TASK STATEMENT: Decide whether each statement agrees with the text about weightlifter Justin Broadbooks: 1. He competes in the 85-kilogram weight class. 2. The China trip set aside three days for sightseeing. 3. He is a finance major. For each one, answer yes or no and quote the words from the text that settle it.

TEXT:
Their dedication impressed Broadbooks. He noted that they seem to compete for their country instead of just for themselves. The experience left a big impression on him.
“I grew as an athlete through watching the dedication of some of the most successful Chinese lifters,” Broadbooks said. “Their monastic lifestyles breed some of the strongest lifters in the world, all for the sake of honor. It was humbling to see people take pride in their country and go above and beyond the call to bring greatness to it.”
It wasn’t all lifting iron while in China. The group also got to take in some of the country.
“There were two days over the course of the trip that were dedicated to sightseeing,” Broadbooks said. “Some of the things that impressed me were the landscape and art of the region. One of the day trips took us to the top of a mountain located in the Fujian. The view overlooking the city was breathtaking and definitely one of my favorite parts of the trip.
“Overall, the experience opened my eyes to the stark differences in our culture.”
Broadbooks became interested in Olympic weightlifting while still in high school at Eureka.
“Coach Thomas Sumner, the weightlifting coach at the time, encouraged me to seek out a spot on Lindenwood’s team during my senior year,” Broadbooks said. “After contacting Coach Ma, I learned of the school’s growing program, as well as the scholarship opportunities that it offered.”
Broadbooks competes in the Junior division, which is for ages 17 to 20. His weight class is 85 kilograms or about 187 pounds.
His training consists of many core lifts and some select auxiliary movements. The bulk of Broadbooks’ training focuses on building up the two competitive Olympic lifts – snatch and the clean and jerk.
“Those two movements are often broken down into parts to focus on a certain aspect of a lift,” Broadbooks said, “like pull speed from the knee. Power variations of the snatch and clean and jerk are common in training because they focus on the strength aspects of lifting as opposed to the speed aspect.
“Some form of the two lifts is practiced almost every training day accompanied by other bodybuilding exercises to strengthen weak spots and prevent injury.”
Ma is impressed with Broadbooks’ work ethic.
“Justin is talented and has great genetics,” Ma said. “I am pretty sure through his effort and training, he will become an elite athlete soon. My job is to help my athletes, including Justin, to make their Olympic dreams come true. We need to keep working hard and never give up.”
There really is no season for Olympic lifting. Athletes at Lindenwood are free to choose which competitions they would like to compete at throughout the year. To compete at higher level meets athletes in all weight classes are required to achieve certain weight totals. These totals will determine which elite competitions an athlete may compete in. Lifters also may compete in a few local meets per year along with many elite competitions on top of that.
Broadbooks said he has done “fairly well.” This past year, he was within the top six in his weight class for the junior division. He finished first overall in the 85kg class at regionals. But, for the upcoming year, the finance major has a more lofty goal.
“I would like to contribute to another national title for the Lindenwood Olympic weightlifting team,” Broadbooks said.
Ma believes the sky is the limit for Broadbooks, but he must keep working.
“Justin is still young and is still in need to make himself stronger in strength,” Ma said. “He enjoyed so much about the China trip. The most important thing is that Justin has made better techniques and has built up a lots of confidence and will benefit for his future in training and the competitions.
“As a good weightlifter in modern weightlifting, he must be provided with high stature and favorable quality in psychology besides speed strength. You need to be agile, coordinated and have plenty of experience.”

RAW DATA:
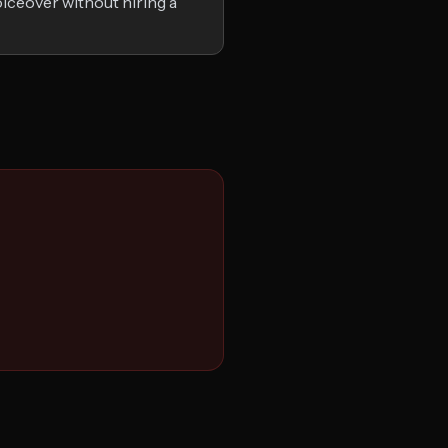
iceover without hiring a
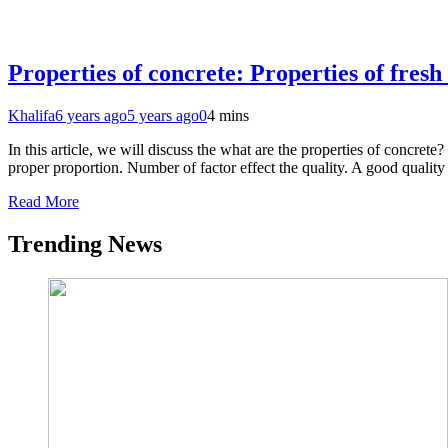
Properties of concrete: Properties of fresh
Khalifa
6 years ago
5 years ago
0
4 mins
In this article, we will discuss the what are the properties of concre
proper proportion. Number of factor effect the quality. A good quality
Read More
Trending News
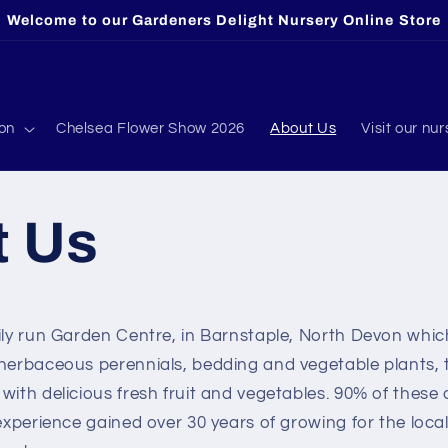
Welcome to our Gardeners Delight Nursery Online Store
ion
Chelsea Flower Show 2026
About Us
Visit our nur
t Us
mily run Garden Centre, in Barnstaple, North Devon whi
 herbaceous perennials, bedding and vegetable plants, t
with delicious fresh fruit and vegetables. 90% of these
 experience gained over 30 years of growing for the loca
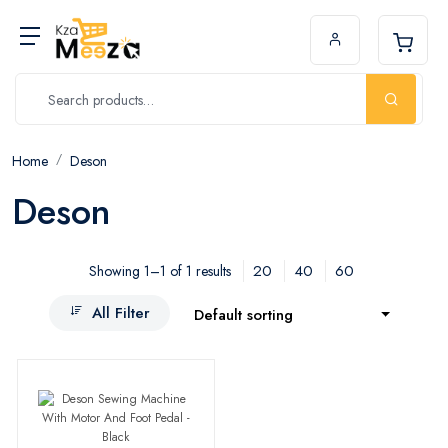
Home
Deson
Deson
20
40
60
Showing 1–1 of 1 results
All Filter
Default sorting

EXPECTED ANSWER:
1. Yes: "His weight class is 85 kilograms or about 187 pounds."
2. No: "There were two days over the course of the trip that were dedicated to sightseeing"
3. Yes: "the finance major has a more lofty goal."